» To-do item:
Carry on the forum thread below about grounding a house, picking up right after its final sentence.

» Extract provided:

=== Section Start ===

# Grounding the House



## bigdave101 (Jan 26, 2011)

I also have switched my copper piping to cpvc piping.
The #4 copper wire was attached to a copper pipe  and now obviously cannot be attached to the cpvc... my question is can I run this braided copper to an outside ground rod and call it a day? Or is there more???


----------



## joecaption (Jan 27, 2011)

Grounding needs to be done way back at the main incoming power panel.
Grounding to pipes has not been legal for many many years.
And since no one here can see what you have and it would be a real danger to anyone living in this house with out a proper ground I'd suggest you call a real electrician.


----------



## ajaynejr (Jan 28, 2011)

Drive two ground rods at least six feet apart. (In some cases, where the ground conductivity is really good, one will suffice.)

The grounding electrode system of a house starts with this:
1.  The panel ground terminal strip (ground bus)
2.  A grounding electrode which may be either the main cold water pipe provided it is metal and is buried outside for at least 10 feet, or two  ground rods,
3.  A #6* copper wire running non-stop between the above two items. 

If the main water feed entering the house has been replaced by plastic, you need to have ground rods for an alternate grounding electrode.

If you started out with ground rods, the metal parts of the plumbing system in the basement must be bonded to the grounding electrode system using #6* copper wires as needed. Using clamps, put a #6 jumper wire across the water meter inlet and outlet and across the water heater (cold) inlet and (hot) outlet.

If you have additional ground rods, say for cable TV, these must be tied (bonded) to the above. A ground rod in a detached garage or other building is bonded using the ground wire in the power feed over from the main house. Exception: No bonding needed where the wiring to the main house was grandfathered to not need a ground wire back to the house.

=== Section End ===

» Dataset excerpts:
=== Section Start ===

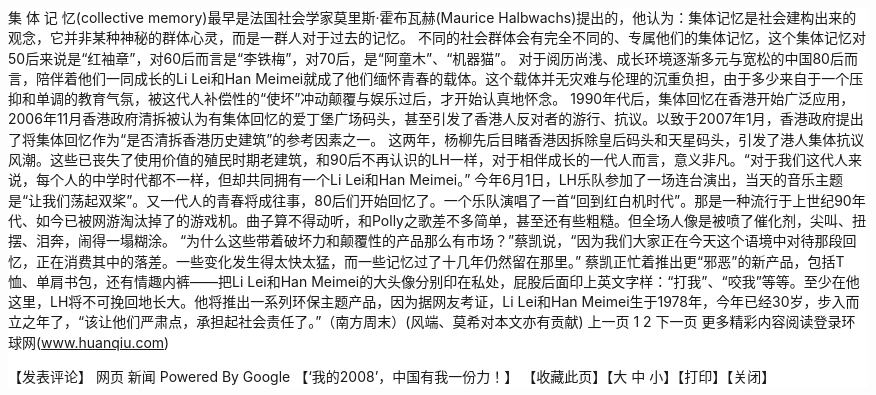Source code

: 集 体 记 忆(collective memory)最早是法国社会学家莫里斯·霍布瓦赫(Maurice Halbwachs)提出的，他认为：集体记忆是社会建构出来的观念，它并非某种神秘的群体心灵，而是一群人对于过去的记忆。
不同的社会群体会有完全不同的、专属他们的集体记忆，这个集体记忆对50后来说是“红袖章”，对60后而言是“李铁梅”，对70后，是“阿童木”、“机器猫”。
对于阅历尚浅、成长环境逐渐多元与宽松的中国80后而言，陪伴着他们一同成长的Li Lei和Han Meimei就成了他们缅怀青春的载体。这个载体并无灾难与伦理的沉重负担，由于多少来自于一个压抑和单调的教育气氛，被这代人补偿性的“使坏”冲动颠覆与娱乐过后，才开始认真地怀念。
1990年代后，集体回忆在香港开始广泛应用，2006年11月香港政府清拆被认为有集体回忆的爱丁堡广场码头，甚至引发了香港人反对者的游行、抗议。以致于2007年1月，香港政府提出了将集体回忆作为“是否清拆香港历史建筑”的参考因素之一。
这两年，杨柳先后目睹香港因拆除皇后码头和天星码头，引发了港人集体抗议风潮。这些已丧失了使用价值的殖民时期老建筑，和90后不再认识的LH一样，对于相伴成长的一代人而言，意义非凡。“对于我们这代人来说，每个人的中学时代都不一样，但却共同拥有一个Li Lei和Han Meimei。”
今年6月1日，LH乐队参加了一场连台演出，当天的音乐主题是“让我们荡起双桨”。又一代人的青春将成往事，80后们开始回忆了。一个乐队演唱了一首“回到红白机时代”。那是一种流行于上世纪90年代、如今已被网游淘汰掉了的游戏机。曲子算不得动听，和Polly之歌差不多简单，甚至还有些粗糙。但全场人像是被喷了催化剂，尖叫、扭摆、泪奔，闹得一塌糊涂。
“为什么这些带着破坏力和颠覆性的产品那么有市场？”蔡凯说，“因为我们大家正在今天这个语境中对待那段回忆，正在消费其中的落差。一些变化发生得太快太猛，而一些记忆过了十几年仍然留在那里。”
蔡凯正忙着推出更“邪恶”的新产品，包括T恤、单肩书包，还有情趣内裤——把Li Lei和Han Meimei的大头像分别印在私处，屁股后面印上英文字样：“打我”、“咬我”等等。至少在他这里，LH将不可挽回地长大。他将推出一系列环保主题产品，因为据网友考证，Li Lei和Han Meimei生于1978年，今年已经30岁，步入而立之年了，“该让他们严肃点，承担起社会责任了。”（南方周末）(风端、莫希对本文亦有贡献)
上一页
1
2
下一页
更多精彩内容阅读登录环球网(www.huanqiu.com)

【发表评论】
网页 新闻
Powered By Google 【‘我的2008’，中国有我一份力！】
【收藏此页】【大 中 小】【打印】【关闭】

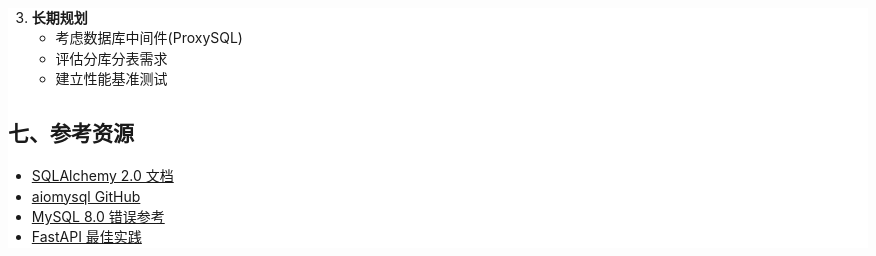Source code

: 3. **长期规划**
   - 考虑数据库中间件(ProxySQL)
   - 评估分库分表需求
   - 建立性能基准测试

## 七、参考资源

- [SQLAlchemy 2.0 文档](https://docs.sqlalchemy.org/en/20/)
- [aiomysql GitHub](https://github.com/aio-libs/aiomysql)
- [MySQL 8.0 错误参考](https://dev.mysql.com/doc/refman/8.0/en/error-messages-client.html)
- [FastAPI 最佳实践](https://fastapi.tiangolo.com/tutorial/sql-databases/)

=== Section End ===

» Output of the task:
If A is bonded to B and B is bonded to C then A is bonded to C. So if a metal water pipe going upstairs is jumpered using a wire past a plastic section of pipe and clamped to the wire in part 3 above then that metal pipe is bonded to the panel ground.

Metal plumbing upstairs electrically isolated because of plastic pipe sections should be bonded using jumper wires more or less following the pipes down to the basement. These wires should be at least the size of the largest branch circuit wiring passing near the respective pipes (typically #12). Clamp the other end to a pipe that is bonded or to somewhere on the grounding electrode system described above.

Gas piping must be bonded to the grounding electrode system also. But if you have a gas appliance with electrical components, then the ground wire in the cable or conduit feeding that appliance and going back to the panel is a good enough bonding.

* The connection to the entering water pipe (if metal) must be within 5 feet of where it enters and before the water meter. For services greater than 100 amps those bonding wire(s) between the entering water pipe and the panel need to be #4 copper.


----------



## frozenstar (Feb 4, 2011)

That was a very nice and detailed response ajaynejr...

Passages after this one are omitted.